PLAYBOY: How did you keep your spirits up?

WAYNE: By thinking about God and my family and my friends and telling myself, "Everything will be all right." And it was. I licked the big C. I know the man upstairs will pull the plug when he wants to, but I don't want to end up my life being sick. I want to go out on two feet—in action.

PLAYBOY: Does the loss of one lung restrict you from doing those roughhouse movie stunts?

WAYNE: The operation hasn't impeded anything except that I get short of
breath quickly. Particularly in the higher altitudes, that slows me down. I still do my own fights and all that stuff. I'd probably do a little bit more if I had more wind, but I still do more than my share. Nobody else does anything anymore than I do, whether they're young or old.

PLAYBOY: Is it a matter of machismo for you to continue fighting your own fights?

WAYNE: I don't have to assert my virility. I think my career has shown that I'm not exactly a pantywaist. But I do take pride in my work, even to the point of being the first one on the set in the morning. I'm a professional.

PLAYBOY: In recent years, you've fallen off horses rather unprofessionally on a couple of occasions—once dislocating a shoulder during the production of The Undefeated. Wasn't that embarrassing?

WAYNE: What the hell, in my racket I've fallen off a lot of horses. I even fell off on purpose in True Grit. But that fall in The Undefeated was irritating because I tore some ligaments in my shoulder. I don't have good use of one arm anymore, and it makes me look like an idiot when I'm getting on a horse.

PLAYBOY: Is that an unfamiliar experience?

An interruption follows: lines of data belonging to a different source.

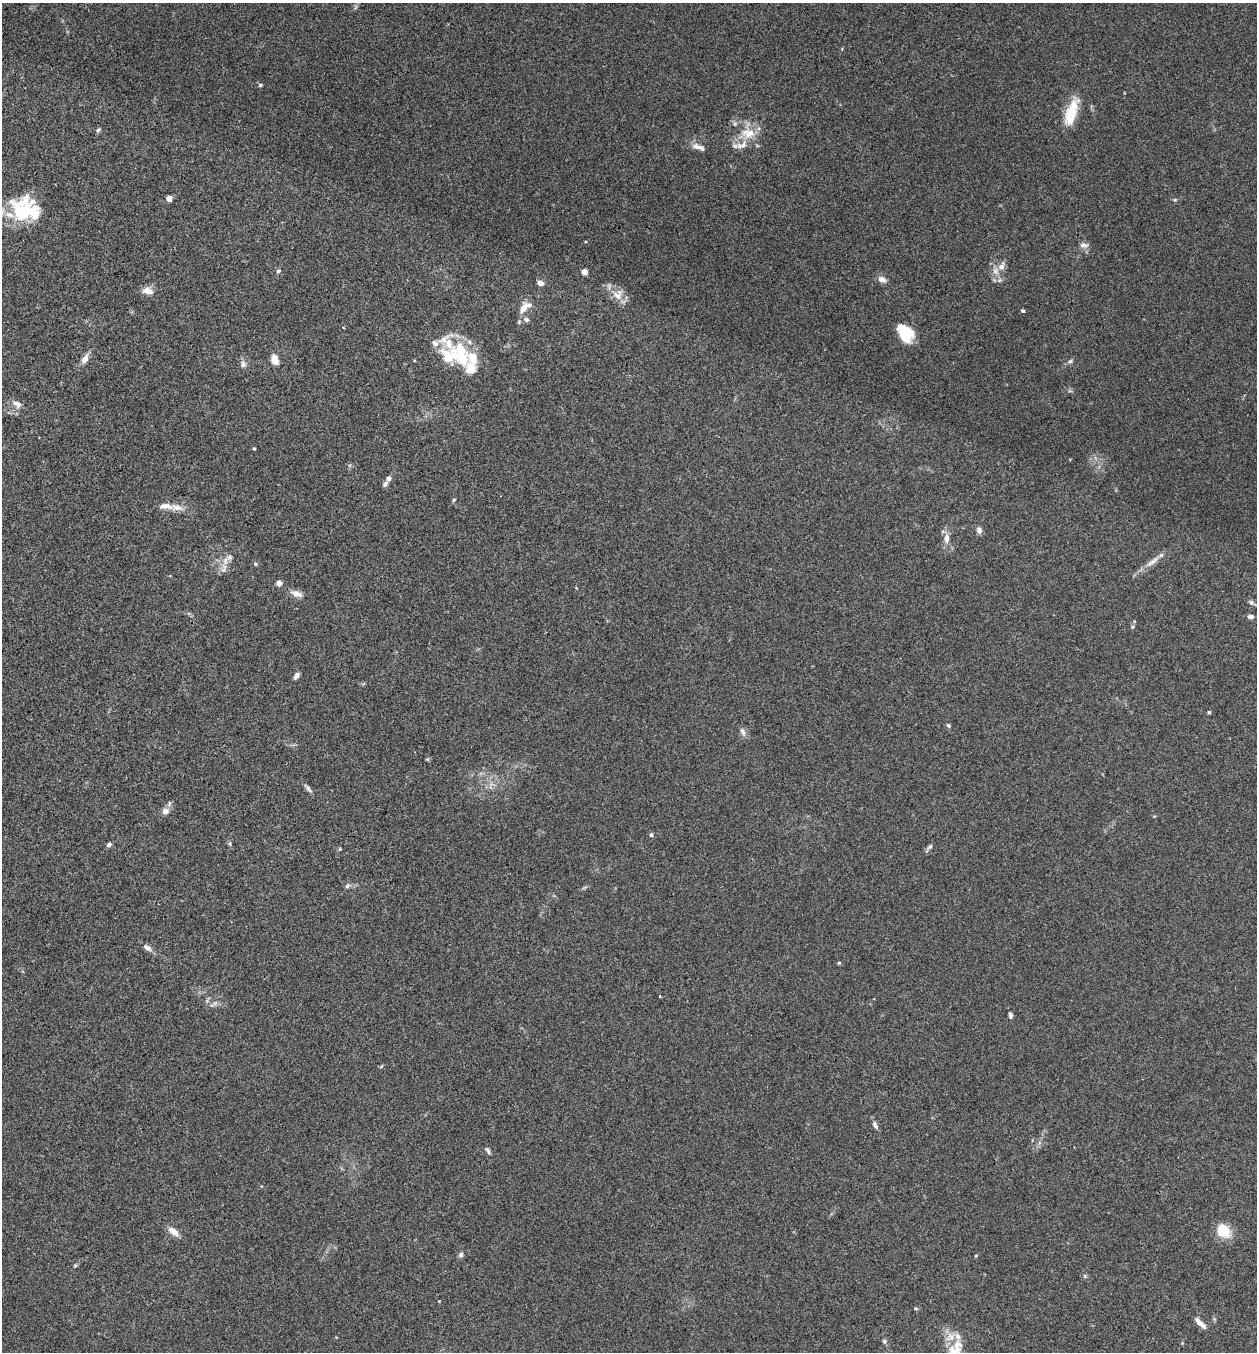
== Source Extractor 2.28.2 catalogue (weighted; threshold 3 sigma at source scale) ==
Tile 11 of 4 x 4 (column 3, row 3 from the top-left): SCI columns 2775-4029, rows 1352-2701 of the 5419 x 5403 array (HDU 1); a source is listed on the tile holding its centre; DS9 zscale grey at full resolution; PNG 1259 x 1354 px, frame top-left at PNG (2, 3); no overlay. Shown black and unused: <1% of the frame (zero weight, under 3 of 4 exposures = <1% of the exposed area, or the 3 px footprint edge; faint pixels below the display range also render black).
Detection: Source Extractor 2.28.2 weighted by HDU 2 'WHT'; one run over the whole footprint, this tile lists its part. Background 0.0288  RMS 0.0045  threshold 0.0202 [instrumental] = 3 sigma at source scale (4.5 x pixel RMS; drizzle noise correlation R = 1.50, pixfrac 1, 0.05/0.05 arcsec/px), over >= 5 px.
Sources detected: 91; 1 inside a brighter object's white glare — not listed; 19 inside a brighter listed object's ellipse — not listed separately; the other 71 listed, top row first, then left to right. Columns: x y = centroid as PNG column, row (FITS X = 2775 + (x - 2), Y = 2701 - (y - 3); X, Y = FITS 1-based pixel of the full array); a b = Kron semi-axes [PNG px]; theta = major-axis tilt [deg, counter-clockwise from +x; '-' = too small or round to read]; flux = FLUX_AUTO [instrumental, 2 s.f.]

WAYNE: Getting on a horse?

PLAYBOY: Looking like an idiot.

WAYNE: Not hardly. One of the times I really felt like a fool was when I was working on my first important film, The Big Trail, in Yuma, Arizona. I was three weeks flat on my back with turistas—or Montezuma's revenge, or the Aztec two-step, whatever you want to call it. You know, you get a little grease and soap on the inside of a fork and you've got it. Anyway, that was the worst case I ever had in my life. I'd been sick for so long that they finally said. "Jeez, Duke, if you can't get up now, we've got to get somebody else to take your place." So, with a loss of 18 pounds, I returned to work. My first scene was carrying in an actor named Tully Marshall, who was known to booze it up quite a bit. He had a big jug in his hand in this scene, and I set him down and we have a drink with another guy. They passed the jug to me first, and I dug back into it; it was straight rotgut bootleg whiskey. I'd been puking and crapping blood for a week and now I just poured that raw stuff right down my throat. After the scene, you can bet I called him every kind of an old bastard.


2 comments:

Anonymous said...

The financial aspect of the Hollywood business. So many big names find themselves in serious big time debt. Do not keep a good eye on their own money. Wayne included.

Anonymous said...

I didn't know J.W.had cancer in 64.Thought the one that got him was the first illness--but actually that never happens.They can get rid of it once--but when it comes back,it's all over.